Türkiye’nin tenis ülkesi olamamasının en büyük sebebi, belediyelerin -hangi görüşten olursa olsun- bu spora gereken vizyonla yaklaşmamasıdır.
İstanbul Anadolu Yakası örneğini verelim.

RAKAMLARLA GERÇEKLER

Anadolu Yakası’nın nüfusu yaklaşık 5.6 milyon.

Toplam açık/kapalı tenis kortu sayısı? 100’ün biraz üstü.

Yani kaba hesapla, her 56.000 kişiye bir kort düşüyor.

Bu bir spor politikası olamaz. Bu olsa olsa “göz ardı politikası”dır.

PEKİ SORALIM…

Hiç duydunuz mu bir çocuğun, tenisçi olma hayalini belediye desteğiyle gerçekleştirdiğini?
Bir çocuğun raketi bile olmadan çıktığı bu yolda, bir belediyenin “Bu çocuk bizimdir” diyerek arkasında durduğunu?
5 dönümlük bir boş alanı, sırf o çocuklar hayal kursun diye tenis kortuna çeviren bir yerel yönetim gördünüz mü?
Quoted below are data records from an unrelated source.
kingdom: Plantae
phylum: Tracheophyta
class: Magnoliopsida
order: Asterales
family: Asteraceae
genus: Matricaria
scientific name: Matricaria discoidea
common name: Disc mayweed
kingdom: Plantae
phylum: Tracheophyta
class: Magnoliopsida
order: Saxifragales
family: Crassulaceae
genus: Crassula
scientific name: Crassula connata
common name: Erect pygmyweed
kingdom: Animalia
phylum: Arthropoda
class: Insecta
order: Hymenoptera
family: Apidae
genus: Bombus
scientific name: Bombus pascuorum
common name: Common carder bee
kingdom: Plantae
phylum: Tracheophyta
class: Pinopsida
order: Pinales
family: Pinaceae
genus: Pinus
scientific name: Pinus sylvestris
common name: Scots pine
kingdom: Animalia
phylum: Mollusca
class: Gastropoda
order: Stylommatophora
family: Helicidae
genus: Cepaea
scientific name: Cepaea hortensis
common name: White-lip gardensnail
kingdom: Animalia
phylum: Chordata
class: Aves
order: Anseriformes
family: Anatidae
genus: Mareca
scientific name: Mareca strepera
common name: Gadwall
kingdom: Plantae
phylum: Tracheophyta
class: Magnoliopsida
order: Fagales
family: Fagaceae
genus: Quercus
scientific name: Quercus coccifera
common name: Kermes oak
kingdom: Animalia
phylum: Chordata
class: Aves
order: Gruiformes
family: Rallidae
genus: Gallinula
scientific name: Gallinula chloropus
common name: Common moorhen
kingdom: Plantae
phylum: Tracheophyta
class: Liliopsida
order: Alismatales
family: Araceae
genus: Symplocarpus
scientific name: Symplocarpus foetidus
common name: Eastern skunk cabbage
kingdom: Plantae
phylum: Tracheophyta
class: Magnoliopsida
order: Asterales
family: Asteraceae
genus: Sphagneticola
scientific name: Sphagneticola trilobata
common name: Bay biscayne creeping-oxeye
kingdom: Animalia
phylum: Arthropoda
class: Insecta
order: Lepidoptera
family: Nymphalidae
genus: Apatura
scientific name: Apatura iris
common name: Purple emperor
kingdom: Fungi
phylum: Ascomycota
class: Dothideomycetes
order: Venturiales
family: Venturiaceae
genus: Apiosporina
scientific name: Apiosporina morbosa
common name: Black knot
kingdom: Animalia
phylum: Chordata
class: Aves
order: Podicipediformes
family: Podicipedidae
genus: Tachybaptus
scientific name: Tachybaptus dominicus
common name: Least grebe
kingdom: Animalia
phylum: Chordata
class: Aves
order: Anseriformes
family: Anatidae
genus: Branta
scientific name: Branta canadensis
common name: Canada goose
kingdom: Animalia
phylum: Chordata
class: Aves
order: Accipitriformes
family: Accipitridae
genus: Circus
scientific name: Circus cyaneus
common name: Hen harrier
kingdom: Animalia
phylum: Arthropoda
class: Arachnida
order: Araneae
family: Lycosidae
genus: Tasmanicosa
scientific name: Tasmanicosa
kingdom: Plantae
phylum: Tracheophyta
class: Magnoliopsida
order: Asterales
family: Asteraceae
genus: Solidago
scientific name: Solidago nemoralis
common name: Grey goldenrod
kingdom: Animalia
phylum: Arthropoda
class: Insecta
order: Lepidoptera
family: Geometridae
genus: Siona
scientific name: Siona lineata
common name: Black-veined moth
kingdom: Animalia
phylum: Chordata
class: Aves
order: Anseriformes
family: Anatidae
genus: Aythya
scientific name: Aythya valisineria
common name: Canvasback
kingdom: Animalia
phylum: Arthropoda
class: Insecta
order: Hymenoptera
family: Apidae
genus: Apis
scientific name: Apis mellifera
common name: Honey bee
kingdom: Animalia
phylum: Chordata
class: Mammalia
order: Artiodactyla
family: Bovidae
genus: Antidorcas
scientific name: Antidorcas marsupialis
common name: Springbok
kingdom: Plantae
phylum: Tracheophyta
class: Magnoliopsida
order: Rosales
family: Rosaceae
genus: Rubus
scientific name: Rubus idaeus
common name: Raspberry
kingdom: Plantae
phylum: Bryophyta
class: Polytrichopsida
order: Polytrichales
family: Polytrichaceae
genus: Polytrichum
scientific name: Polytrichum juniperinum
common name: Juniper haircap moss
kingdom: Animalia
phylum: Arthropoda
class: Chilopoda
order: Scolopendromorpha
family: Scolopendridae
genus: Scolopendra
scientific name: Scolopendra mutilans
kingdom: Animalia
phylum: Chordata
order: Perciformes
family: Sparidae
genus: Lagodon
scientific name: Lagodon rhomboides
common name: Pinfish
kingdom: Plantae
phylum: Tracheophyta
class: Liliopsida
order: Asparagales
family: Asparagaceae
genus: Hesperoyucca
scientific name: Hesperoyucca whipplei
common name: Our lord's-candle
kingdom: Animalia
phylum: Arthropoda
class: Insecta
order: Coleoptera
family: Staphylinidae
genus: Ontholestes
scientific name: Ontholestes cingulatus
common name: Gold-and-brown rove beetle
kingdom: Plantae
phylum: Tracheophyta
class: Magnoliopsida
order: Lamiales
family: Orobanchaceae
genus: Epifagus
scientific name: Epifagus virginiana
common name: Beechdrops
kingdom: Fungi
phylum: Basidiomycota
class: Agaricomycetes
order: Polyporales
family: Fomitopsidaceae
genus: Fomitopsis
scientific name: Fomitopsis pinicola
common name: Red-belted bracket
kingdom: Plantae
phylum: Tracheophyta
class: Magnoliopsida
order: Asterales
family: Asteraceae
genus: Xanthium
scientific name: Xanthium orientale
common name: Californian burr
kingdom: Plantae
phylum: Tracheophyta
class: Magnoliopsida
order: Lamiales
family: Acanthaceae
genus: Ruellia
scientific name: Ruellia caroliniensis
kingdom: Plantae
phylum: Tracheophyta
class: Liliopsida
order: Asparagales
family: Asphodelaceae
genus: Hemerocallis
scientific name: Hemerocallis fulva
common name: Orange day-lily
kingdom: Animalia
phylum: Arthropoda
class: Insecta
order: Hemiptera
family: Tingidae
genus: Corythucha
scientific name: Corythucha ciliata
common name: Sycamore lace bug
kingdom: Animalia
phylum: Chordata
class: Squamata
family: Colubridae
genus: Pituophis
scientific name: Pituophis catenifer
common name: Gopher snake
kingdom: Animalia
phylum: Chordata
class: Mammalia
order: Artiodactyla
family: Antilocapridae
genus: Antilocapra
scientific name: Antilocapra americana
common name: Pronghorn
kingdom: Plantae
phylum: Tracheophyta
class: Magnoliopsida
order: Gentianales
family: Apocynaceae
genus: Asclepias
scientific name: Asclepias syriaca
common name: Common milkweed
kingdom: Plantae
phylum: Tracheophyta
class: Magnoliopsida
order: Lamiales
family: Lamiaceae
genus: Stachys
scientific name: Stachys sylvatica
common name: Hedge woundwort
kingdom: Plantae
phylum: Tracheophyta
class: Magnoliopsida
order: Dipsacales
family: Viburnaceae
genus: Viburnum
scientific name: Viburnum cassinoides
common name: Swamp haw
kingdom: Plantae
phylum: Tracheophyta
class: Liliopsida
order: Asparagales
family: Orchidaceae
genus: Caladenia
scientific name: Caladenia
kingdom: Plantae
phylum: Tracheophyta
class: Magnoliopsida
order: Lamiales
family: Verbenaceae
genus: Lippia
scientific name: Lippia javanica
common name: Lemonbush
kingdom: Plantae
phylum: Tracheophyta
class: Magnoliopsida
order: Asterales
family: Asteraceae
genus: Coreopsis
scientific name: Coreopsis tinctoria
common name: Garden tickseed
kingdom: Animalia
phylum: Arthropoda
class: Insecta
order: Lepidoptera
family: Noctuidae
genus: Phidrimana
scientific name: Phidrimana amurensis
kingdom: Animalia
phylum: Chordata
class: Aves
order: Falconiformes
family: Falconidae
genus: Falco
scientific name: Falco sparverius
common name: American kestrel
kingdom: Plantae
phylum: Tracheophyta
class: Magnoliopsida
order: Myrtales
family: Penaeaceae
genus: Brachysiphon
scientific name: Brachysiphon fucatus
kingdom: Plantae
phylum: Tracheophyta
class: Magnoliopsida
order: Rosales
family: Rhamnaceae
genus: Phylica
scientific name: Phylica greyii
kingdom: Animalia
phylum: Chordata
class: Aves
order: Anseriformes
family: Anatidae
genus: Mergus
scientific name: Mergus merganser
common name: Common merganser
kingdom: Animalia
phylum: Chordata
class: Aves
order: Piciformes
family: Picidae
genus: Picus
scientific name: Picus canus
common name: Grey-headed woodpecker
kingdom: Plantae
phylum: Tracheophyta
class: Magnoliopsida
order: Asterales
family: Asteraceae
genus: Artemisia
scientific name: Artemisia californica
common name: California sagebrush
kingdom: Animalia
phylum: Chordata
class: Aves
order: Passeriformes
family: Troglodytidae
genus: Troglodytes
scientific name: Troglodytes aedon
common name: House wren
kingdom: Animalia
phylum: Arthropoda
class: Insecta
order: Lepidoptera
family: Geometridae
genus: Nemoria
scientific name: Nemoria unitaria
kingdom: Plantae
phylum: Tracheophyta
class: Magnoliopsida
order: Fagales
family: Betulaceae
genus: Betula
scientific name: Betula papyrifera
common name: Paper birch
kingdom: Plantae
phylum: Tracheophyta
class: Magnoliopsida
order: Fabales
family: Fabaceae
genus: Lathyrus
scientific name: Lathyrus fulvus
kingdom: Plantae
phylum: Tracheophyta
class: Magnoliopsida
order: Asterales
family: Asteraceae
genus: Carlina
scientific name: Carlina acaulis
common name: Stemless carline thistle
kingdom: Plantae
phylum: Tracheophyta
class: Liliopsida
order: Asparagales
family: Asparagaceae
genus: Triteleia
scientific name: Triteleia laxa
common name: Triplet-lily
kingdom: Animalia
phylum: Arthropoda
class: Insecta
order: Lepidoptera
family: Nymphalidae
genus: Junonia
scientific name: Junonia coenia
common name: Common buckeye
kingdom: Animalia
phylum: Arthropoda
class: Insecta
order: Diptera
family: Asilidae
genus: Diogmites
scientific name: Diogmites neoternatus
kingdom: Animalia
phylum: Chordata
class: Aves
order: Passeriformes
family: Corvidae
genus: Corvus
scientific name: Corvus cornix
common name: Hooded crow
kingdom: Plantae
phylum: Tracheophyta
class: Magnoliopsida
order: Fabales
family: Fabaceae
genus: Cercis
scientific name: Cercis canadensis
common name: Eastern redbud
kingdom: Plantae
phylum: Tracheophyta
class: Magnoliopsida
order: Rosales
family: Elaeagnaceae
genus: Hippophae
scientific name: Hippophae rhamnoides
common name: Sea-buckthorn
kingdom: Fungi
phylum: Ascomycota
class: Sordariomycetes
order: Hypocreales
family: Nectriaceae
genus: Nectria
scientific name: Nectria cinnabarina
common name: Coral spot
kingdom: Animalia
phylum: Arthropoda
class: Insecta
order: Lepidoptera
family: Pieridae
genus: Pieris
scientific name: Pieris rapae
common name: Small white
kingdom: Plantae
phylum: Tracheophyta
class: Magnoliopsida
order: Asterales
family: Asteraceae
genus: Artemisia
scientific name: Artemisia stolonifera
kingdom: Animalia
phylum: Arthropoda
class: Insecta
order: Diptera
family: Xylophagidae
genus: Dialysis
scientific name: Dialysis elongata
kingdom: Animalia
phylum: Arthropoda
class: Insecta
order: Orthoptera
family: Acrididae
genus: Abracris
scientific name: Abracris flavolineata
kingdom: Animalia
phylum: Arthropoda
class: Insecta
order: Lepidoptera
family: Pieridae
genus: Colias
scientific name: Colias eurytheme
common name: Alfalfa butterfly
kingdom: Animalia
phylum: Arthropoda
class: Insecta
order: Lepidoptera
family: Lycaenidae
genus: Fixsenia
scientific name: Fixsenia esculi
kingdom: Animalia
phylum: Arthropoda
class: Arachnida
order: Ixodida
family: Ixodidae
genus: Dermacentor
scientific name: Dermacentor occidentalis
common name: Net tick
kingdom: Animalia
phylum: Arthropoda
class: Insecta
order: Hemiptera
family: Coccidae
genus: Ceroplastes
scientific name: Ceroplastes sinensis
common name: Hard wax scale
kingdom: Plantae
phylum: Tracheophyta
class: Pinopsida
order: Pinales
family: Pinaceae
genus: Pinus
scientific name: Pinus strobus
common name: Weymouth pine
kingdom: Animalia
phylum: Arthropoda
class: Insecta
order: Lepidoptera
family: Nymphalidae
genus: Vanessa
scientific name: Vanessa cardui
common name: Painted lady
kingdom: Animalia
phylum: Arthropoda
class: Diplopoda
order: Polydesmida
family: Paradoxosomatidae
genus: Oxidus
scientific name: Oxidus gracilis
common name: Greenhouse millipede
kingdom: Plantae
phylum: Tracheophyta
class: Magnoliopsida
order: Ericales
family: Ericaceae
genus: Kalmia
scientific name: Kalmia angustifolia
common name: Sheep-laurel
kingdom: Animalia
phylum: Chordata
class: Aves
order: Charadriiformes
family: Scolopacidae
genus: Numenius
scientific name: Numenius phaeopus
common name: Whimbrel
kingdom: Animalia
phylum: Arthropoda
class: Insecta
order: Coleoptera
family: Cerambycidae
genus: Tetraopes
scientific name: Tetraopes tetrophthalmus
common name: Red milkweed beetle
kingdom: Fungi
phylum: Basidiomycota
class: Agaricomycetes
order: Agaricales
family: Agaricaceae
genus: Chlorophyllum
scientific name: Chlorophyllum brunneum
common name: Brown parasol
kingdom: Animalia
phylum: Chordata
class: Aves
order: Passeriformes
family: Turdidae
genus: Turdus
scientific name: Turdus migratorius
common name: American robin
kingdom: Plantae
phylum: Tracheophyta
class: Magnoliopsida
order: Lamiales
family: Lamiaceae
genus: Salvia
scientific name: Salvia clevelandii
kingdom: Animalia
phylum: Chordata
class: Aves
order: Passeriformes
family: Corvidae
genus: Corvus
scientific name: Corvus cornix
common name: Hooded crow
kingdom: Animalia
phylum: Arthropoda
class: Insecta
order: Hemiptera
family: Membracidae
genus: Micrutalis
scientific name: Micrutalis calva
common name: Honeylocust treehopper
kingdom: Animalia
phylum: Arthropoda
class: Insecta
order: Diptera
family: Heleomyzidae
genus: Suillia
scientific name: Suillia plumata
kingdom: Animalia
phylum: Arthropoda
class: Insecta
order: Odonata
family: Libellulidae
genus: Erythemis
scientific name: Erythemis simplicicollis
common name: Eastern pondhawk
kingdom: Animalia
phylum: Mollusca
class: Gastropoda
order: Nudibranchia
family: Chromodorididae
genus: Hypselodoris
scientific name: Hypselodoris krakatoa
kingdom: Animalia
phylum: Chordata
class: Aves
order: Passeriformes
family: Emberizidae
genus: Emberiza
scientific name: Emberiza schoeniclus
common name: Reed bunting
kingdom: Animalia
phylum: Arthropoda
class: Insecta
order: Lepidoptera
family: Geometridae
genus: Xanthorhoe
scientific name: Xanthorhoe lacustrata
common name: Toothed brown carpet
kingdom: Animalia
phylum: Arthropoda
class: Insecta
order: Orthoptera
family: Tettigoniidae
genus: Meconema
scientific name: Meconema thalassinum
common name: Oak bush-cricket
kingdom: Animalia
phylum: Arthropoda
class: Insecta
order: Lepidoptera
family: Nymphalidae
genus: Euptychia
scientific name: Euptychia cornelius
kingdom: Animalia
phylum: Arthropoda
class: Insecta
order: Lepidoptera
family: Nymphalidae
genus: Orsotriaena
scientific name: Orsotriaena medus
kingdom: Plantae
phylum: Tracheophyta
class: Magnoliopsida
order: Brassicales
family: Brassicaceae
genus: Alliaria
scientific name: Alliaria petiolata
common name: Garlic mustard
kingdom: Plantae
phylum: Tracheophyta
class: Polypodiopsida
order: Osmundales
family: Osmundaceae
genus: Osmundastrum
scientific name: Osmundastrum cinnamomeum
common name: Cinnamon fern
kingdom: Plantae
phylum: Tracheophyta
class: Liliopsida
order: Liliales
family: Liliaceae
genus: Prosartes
Yok. Çünkü belediyelerin çoğu, “halk sporu” dedikleri şeyi halı saha ve yürüyüş parkuruyla sınırlı sanıyor.

TENİS, ELİT BİR SPOR DEĞİL. ERİŞİLEMEYEN BİR SPOR

Tenis elit değil, erişilemeyen bir spor.
Ve bu erişilemezlik, maddi değil zihinsel bariyerlerle korunuyor.
Çünkü tenis sadece kortta değil, zihniyette oynanıyor.
Ve biz o zihniyeti henüz yenemedik.

BELEDİYELERE ÇAĞRI

Seçim zamanlarında her köşe başına pankart asmak kolay.
Ama mesele şu:
Bir çocuğun raket salladığı ilk ana destek olabiliyor musunuz?
Açılışlar değil, geleceğin sporcularını yetiştirmek gibi bir vizyonunuz var mı?

Sokak lambasıyla değil, hayalleri aydınlatan projelerle hatırlanmak isteyen yöneticilere sesleniyoruz:
Tenis kortları asfalt kadar değerlidir.
Ama asıl değerli olan, orada ter döken çocuklardır.

Bir Yorum Yazın

Ziyaretçi Yorumları - 0 Yorum

Henüz yorum yapılmamış.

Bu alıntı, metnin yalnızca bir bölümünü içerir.